Le gouvernement simplifie dans la dernière mouture du projet de loi le dispositif de négociation avec les élus du personnel prévu par la loi du 20 août 2008. Il met fin au mécanisme de validation par les commissions paritaires de branche. Le projet de loi remplace la procédure de validation par une procédure de transmission des accords à la commission pour information.
Le projet de loi prévoit qu’un accord peut déterminer le mode de répartition de la subvention patronale entre les comités d’établissement permettant notamment la prise en compte des effectifs des établissements. Un amendement ajouté mardi au texte encadre le contenu de cet accord en précisant que la répartition de la contribution peut être faite soit au prorata des effectifs des établissements, soit au prorata de leur masse salariale, soit en prenant en compte ces deux critères. A défaut d’accord, cette répartition est effectuée au prorata de la masse salariale de chaque établissement.
D'autres amendements concernent le compte personnel d'activité (CPA). Un amendement supprime la condition d’inscription au RNCP des diplômes pour déterminer l’éligibilité des salariés aux règles spécifiques d’acquisition des heures CPF instaurées pour les salariés pas ou peu qualifiés.

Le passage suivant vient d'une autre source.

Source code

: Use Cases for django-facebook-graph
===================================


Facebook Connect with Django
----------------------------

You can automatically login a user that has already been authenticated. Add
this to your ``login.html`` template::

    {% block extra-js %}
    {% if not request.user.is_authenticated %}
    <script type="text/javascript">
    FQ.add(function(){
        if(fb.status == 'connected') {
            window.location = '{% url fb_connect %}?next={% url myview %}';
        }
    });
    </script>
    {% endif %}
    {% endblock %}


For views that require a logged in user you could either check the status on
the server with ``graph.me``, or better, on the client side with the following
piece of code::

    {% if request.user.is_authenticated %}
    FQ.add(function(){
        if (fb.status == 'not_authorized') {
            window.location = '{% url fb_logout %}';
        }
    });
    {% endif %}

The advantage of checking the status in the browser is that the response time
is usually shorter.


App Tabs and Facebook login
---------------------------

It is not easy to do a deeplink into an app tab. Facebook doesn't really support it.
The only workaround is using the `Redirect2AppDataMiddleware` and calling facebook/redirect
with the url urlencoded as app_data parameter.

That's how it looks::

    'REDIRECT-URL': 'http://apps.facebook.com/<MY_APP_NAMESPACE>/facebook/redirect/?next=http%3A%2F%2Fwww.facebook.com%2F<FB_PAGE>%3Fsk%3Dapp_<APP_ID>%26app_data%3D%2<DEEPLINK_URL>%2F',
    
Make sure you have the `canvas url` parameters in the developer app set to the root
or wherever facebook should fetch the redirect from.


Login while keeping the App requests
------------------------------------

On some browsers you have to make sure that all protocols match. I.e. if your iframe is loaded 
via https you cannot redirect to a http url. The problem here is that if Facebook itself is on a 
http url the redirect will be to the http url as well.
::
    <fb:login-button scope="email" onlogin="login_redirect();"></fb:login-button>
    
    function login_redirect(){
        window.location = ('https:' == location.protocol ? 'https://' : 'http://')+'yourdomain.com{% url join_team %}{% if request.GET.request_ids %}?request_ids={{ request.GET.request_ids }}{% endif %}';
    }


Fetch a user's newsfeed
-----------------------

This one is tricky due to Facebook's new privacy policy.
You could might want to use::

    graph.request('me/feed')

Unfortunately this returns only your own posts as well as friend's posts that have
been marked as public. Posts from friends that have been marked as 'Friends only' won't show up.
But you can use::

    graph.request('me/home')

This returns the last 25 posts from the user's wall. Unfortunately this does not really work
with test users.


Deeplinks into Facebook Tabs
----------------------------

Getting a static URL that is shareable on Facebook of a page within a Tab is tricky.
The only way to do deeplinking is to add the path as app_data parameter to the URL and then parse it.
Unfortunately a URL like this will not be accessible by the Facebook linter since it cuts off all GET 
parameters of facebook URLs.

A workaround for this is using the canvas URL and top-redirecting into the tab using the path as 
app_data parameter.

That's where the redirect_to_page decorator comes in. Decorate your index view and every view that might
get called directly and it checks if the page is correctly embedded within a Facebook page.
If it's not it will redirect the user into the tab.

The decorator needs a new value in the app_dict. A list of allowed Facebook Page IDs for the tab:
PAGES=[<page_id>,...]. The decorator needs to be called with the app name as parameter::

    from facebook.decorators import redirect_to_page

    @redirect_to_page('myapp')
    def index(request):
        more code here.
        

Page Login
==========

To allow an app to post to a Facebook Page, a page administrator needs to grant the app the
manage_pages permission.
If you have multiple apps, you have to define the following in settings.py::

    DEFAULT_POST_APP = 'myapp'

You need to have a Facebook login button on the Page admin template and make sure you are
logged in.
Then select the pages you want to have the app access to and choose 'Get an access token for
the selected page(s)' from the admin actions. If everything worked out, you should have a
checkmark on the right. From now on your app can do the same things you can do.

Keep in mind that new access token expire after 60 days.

La commission des affaires sociales a réduit la portée des mesures sur la présence d'IRP dans les réseaux de franchise. Dans la dernière version du texte, le gouvernement restreint encore la portée de ces mesures en les limitant à certains réseaux de franchise seulement. Ainsi ne seront soumis à ces dispositions que les réseaux d'exploitants d'au moins 300 salariés en France liés par un contrat de franchise qui contient des clauses ayant un effet sur l'organisation du travail et les conditions de travail dans les entreprises franchisées.
La commission des affaires sociales a rétabli la distinction du motif économique selon la taille de l'entreprise que le Sénat avait supprimée, notamment par la crainte d'une censure constitutionnelle. En revanche, un amendement prévoit que les dispositions sur le motif économique entrent en vigueur au 1er décembre 2016, par souci de "sécurité juridique".
Les dispositions sur la contestation de l'avis d'inaptitude ont aussi fait l'objet de plusieurs modifications récentes. C'est finalement bien le conseil des prud'hommes en la forme des référés qui tranchera en cas de contestation, comme le prévoyait initalement le projet de loi. Le Sénat avait en effet remplacé cette procédure par une commission régionale composée de trois médecins. La commission des affaires sociales de l'Assemblée nationale avait maintenu ce changement.
Dans sa dernière mouture, le dispositif originel est toutefois complété. Ainsi, le coût de la procédure pourra être mis à la charge de l’employeur selon l’appréciation motivée du juge. "La formation de référé peut décider de ne pas mettre les frais d’expertise à la charge de la partie perdante, dès lors que l’action en justice n’est pas dilatoire ou abusive", prévoit ainsi le texte.
Un autre amendement harmonise le régime applicable en cas d’inaptitude d'origine professionnelle et non professionnelle. La commission des affaires sociales a prévu que le médecin du travail puisse formuler, quelle que soit la taille de l’entreprise, des recommandations sur les possibilités pour le travailleur de suivre une formation le préparant à occuper un poste adapté à son état de santé, par reclassement interne ou externe même lorsque l'origine de l'accident ou de la maladie n'est pas professionnelle. L’amendement introduit mardi propose de supprimer la référence à la taille de l’entreprise pour les AT-MP afin d'harmoniser les deux régimes.
S'agissant des salariés en contrats précaires, un amendement intégré à la dernière version prévoit de "réfléchir à la mise en place de nouveaux moyens d’hébergement de données et d’informations entre médecins du travail permettant d’éviter des visites médicales ou des entretiens infirmiers redondants, tout en respectant les droits des salariés".